Work-life integration over work-life balance
Charles doesn’t believe in “work-life balance” as a concept. Instead, he thinks of work and life as integrated and tries to align his work with things he values, such as in-person collaboration, attending conferences, and being around energetic, social people.
He works four days in the office and one day from home because in-person collaboration gives him energy as an extroverted person.
He acknowledges that startups are all-consuming and have strained his personal relationships. He references the meme that startups make you break up with your partner and confirms it’s real.
He tries to keep weekends sacred, not working Saturday because it ruins his following week’s productivity. He pays himself first by saving the best part of each day for things that keep him sane.
He uses video games as a reset mechanism, playing intensively for 20-40 hours once or twice a year to take his mind off work, similar to how Mr. Beast schedules board game time to avoid burnout.
He finds it unfathomable how people with kids manage everything and acknowledges he doesn’t have time for dating right now because work is too exciting and consuming.
Role models and the path to sustainable success
Charles looks up to several founders who seem to manage both a demanding business and a fulfilling personal life:
John Coogan: Two-time YC founder (Soylent, Lucy), entrepreneur in residence at Founders Fund, has a wife and kid, lives in LA, and seems to be “living his best life.”
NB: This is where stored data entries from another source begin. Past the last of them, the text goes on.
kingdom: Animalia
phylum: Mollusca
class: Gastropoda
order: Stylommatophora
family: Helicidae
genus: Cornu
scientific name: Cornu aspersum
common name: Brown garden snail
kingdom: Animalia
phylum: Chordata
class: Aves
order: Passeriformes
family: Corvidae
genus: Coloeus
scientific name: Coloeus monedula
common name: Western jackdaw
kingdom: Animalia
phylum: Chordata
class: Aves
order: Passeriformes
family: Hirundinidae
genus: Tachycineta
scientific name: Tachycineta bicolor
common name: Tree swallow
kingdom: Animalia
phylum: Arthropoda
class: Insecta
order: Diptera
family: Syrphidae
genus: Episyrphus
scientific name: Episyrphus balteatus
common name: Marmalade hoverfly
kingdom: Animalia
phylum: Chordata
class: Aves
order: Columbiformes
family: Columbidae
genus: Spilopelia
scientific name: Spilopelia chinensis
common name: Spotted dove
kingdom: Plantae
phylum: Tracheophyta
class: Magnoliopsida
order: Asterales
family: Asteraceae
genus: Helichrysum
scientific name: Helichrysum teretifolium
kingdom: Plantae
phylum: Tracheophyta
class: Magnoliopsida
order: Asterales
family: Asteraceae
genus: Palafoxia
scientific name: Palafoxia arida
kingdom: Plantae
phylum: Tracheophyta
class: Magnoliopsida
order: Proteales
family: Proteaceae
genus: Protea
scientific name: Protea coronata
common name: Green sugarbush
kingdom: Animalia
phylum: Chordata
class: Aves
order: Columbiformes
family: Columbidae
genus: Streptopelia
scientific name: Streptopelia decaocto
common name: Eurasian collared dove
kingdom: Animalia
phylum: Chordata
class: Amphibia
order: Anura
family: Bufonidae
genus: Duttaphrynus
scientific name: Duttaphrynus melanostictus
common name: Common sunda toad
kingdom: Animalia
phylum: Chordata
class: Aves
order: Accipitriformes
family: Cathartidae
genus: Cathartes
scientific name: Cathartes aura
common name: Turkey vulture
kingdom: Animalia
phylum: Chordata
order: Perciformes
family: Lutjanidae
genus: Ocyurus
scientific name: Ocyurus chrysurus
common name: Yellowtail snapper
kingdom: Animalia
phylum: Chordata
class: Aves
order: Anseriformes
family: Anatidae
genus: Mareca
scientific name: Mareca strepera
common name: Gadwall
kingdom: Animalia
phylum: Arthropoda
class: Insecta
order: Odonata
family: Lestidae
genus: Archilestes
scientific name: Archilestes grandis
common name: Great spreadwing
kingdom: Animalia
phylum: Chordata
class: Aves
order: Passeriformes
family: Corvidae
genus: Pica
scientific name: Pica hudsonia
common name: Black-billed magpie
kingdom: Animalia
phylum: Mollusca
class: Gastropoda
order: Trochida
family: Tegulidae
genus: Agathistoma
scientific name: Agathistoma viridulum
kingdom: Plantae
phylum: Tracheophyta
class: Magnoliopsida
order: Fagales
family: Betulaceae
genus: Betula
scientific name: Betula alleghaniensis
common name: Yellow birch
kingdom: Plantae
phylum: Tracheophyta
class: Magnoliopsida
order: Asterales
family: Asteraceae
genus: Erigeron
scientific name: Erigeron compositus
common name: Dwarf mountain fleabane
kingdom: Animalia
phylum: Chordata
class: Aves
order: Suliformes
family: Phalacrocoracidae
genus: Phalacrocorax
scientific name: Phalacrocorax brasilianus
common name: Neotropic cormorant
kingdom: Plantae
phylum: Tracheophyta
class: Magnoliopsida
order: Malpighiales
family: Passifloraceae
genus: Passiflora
Krishnan (his investor) and his wife Arthi: A power couple who run a podcast together, have two kids, invest actively, maintain thought leadership, travel, and sustain high energy and happiness.
Daria: Founder of a virtual clothing company called DressX, a mom, constantly learning, going to the gym, traveling, and maintaining impressive energy levels.
Stephanie Sellers: Runs the vertical dining concepts that launched Mr Beast Burger, in a successful marriage, has a two-year-old, does boxing, and manages a very demanding business.
He notes that most of these people have been building for 10-20 years, suggesting that sustainable work-life integration is a skill that takes a long time to develop.
He distinguishes between positive dissatisfaction (striving to be better than yesterday while being content with your progress) and negative dissatisfaction (anxiety-driven, beating yourself up, never feeling good enough). He believes the striving mindset is important but warns against crossing the line into a place where all the balls drop.
He believes most startup problems are recoverable unless you’re doing something illegal or fraudulent. Customers might churn, you might need to refund people or apologize publicly, but you can usually recover.